• _What is needed_: Extract each line of the records that contains the word "Rights".

• _The data_:

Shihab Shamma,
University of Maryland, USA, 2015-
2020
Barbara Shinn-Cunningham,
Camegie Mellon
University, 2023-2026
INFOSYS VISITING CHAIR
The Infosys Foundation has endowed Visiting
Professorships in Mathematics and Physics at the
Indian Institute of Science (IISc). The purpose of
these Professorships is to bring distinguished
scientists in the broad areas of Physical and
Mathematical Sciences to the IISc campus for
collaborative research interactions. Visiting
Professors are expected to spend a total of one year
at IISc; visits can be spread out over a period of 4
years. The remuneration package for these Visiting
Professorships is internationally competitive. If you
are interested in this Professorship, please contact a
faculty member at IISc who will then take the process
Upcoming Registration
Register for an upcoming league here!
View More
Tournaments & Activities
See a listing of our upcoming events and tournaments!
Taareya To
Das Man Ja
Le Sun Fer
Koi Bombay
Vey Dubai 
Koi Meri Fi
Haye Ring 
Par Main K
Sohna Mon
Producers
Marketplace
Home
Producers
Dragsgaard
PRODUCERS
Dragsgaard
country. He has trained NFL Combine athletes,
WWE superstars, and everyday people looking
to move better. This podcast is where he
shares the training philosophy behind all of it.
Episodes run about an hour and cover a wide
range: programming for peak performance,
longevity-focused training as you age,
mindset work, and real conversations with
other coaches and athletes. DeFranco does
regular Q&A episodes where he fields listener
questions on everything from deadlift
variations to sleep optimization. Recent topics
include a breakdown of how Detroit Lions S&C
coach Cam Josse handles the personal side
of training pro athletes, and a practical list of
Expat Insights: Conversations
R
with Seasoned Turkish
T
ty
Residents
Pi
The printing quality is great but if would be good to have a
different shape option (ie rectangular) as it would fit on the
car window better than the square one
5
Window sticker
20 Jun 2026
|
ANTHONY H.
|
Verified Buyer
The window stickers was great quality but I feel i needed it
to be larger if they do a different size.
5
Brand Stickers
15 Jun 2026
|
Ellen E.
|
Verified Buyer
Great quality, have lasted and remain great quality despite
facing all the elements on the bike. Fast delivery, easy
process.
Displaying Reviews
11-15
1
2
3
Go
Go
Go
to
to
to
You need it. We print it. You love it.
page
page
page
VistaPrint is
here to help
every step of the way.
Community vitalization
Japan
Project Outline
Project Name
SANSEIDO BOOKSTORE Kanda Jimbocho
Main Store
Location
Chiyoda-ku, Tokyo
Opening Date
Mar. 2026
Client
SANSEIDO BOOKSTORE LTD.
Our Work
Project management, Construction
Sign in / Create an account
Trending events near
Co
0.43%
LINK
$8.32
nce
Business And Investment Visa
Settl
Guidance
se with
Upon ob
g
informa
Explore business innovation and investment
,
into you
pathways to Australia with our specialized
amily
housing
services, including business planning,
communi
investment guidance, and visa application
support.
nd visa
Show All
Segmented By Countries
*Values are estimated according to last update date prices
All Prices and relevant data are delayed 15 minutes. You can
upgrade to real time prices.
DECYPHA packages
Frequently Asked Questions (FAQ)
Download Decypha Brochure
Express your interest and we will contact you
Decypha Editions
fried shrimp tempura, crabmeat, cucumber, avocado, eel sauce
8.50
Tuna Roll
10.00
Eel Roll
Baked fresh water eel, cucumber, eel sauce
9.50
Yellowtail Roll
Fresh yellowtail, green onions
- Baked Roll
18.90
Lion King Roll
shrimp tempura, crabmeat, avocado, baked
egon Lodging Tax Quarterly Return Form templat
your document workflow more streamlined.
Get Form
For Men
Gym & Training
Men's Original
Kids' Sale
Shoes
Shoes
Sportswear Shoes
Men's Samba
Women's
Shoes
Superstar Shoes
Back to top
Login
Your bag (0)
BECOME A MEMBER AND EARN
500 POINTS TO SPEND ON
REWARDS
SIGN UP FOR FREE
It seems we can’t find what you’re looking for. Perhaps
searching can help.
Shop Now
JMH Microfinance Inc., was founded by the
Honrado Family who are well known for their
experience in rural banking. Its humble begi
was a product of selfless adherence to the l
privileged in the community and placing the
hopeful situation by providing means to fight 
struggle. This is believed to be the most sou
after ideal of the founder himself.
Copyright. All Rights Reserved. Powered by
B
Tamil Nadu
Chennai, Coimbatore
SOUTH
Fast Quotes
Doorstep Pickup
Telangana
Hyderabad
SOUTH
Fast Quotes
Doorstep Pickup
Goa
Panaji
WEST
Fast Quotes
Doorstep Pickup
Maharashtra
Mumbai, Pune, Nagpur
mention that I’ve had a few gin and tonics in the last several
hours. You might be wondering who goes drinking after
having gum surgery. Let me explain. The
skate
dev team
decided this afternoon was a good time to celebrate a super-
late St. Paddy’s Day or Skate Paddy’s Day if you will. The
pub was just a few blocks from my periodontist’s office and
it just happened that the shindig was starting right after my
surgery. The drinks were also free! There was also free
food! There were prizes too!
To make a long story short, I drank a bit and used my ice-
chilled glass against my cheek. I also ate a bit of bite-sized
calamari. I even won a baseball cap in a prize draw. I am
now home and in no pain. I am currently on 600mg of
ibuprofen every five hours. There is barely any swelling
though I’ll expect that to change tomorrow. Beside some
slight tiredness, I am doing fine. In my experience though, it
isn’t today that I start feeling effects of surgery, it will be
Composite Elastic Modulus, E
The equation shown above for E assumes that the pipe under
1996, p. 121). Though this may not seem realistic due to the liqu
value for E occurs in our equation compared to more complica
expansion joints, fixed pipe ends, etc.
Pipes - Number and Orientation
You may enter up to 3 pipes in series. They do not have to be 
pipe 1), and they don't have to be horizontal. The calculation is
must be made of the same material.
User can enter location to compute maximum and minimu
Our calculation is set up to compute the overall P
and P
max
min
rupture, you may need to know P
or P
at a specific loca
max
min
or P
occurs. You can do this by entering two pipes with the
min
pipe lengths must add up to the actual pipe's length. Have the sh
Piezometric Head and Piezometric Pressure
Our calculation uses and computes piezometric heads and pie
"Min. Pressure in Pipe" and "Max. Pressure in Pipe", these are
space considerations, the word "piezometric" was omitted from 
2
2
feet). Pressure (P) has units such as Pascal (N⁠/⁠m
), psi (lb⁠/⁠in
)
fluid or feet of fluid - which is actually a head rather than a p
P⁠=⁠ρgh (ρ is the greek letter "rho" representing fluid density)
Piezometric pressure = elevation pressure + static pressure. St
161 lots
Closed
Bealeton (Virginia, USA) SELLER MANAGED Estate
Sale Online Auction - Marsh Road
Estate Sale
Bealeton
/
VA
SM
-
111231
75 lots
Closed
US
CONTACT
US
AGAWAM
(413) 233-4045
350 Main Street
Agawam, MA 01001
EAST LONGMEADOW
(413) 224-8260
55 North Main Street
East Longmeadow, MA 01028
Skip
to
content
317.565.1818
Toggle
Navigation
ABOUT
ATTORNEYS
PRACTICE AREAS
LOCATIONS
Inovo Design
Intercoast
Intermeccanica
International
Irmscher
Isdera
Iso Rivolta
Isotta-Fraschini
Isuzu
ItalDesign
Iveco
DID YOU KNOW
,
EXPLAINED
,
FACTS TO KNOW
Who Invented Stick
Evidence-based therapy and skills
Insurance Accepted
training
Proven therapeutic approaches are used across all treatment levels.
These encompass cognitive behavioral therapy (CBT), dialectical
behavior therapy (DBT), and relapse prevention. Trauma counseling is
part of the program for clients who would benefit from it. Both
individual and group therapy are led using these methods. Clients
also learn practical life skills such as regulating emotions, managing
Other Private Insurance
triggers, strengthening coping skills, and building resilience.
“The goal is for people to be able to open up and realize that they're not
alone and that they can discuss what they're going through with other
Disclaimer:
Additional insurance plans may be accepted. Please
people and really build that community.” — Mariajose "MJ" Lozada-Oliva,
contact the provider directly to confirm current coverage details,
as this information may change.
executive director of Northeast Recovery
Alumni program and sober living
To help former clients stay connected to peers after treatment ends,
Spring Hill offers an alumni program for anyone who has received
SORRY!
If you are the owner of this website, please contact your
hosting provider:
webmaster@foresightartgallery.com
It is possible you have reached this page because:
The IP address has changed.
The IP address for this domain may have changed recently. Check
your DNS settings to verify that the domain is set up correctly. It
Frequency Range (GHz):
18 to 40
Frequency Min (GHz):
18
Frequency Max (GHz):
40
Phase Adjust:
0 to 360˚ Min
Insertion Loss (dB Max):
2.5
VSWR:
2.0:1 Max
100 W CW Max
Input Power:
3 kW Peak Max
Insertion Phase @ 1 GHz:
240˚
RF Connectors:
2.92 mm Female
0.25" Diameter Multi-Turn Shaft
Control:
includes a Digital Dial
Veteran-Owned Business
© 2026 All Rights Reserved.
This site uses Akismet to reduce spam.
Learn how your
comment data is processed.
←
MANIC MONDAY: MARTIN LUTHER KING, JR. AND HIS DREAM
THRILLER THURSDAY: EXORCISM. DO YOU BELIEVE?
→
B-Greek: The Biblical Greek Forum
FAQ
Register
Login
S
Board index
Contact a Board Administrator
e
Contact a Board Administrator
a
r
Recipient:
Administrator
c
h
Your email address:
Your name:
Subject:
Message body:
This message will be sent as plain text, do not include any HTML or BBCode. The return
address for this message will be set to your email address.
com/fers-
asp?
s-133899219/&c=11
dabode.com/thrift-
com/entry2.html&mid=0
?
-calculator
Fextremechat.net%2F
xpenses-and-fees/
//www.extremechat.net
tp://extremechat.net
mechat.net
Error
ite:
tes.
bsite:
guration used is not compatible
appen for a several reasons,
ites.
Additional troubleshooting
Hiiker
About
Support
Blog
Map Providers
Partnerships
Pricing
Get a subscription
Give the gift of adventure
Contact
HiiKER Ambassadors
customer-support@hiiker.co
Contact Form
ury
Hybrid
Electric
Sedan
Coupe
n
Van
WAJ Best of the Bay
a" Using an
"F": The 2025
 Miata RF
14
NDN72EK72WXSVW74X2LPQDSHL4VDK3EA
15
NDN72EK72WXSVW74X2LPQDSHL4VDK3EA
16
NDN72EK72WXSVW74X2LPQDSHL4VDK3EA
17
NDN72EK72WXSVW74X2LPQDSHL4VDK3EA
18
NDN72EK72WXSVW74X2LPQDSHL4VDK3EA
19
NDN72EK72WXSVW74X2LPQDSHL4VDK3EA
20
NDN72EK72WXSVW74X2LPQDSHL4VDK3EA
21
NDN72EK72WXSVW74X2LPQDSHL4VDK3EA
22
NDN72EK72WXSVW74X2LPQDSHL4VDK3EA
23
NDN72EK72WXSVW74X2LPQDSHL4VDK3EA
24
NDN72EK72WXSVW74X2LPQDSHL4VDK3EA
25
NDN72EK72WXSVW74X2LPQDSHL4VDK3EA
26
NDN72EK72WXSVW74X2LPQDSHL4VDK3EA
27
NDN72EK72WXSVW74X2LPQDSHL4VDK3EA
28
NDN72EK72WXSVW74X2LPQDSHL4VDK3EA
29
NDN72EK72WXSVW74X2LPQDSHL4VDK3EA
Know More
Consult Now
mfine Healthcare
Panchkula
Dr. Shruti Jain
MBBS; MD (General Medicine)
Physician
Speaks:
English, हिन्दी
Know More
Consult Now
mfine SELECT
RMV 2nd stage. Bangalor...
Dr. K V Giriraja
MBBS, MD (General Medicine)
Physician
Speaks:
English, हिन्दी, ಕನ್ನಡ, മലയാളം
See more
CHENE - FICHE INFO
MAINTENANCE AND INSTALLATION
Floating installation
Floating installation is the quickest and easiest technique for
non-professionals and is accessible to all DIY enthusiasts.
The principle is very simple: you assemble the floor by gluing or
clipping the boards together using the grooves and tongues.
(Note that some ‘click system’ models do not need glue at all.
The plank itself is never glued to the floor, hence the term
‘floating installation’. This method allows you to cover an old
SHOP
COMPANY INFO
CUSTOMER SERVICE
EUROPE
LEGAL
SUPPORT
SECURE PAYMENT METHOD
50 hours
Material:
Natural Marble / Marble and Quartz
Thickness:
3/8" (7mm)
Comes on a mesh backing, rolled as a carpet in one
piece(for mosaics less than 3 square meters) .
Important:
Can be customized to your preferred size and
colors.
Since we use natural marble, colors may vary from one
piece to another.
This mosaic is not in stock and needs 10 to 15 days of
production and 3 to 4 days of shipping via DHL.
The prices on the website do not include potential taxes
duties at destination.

• _Written solution_:
Copyright. All Rights Reserved. Powered by
© 2026 All Rights Reserved.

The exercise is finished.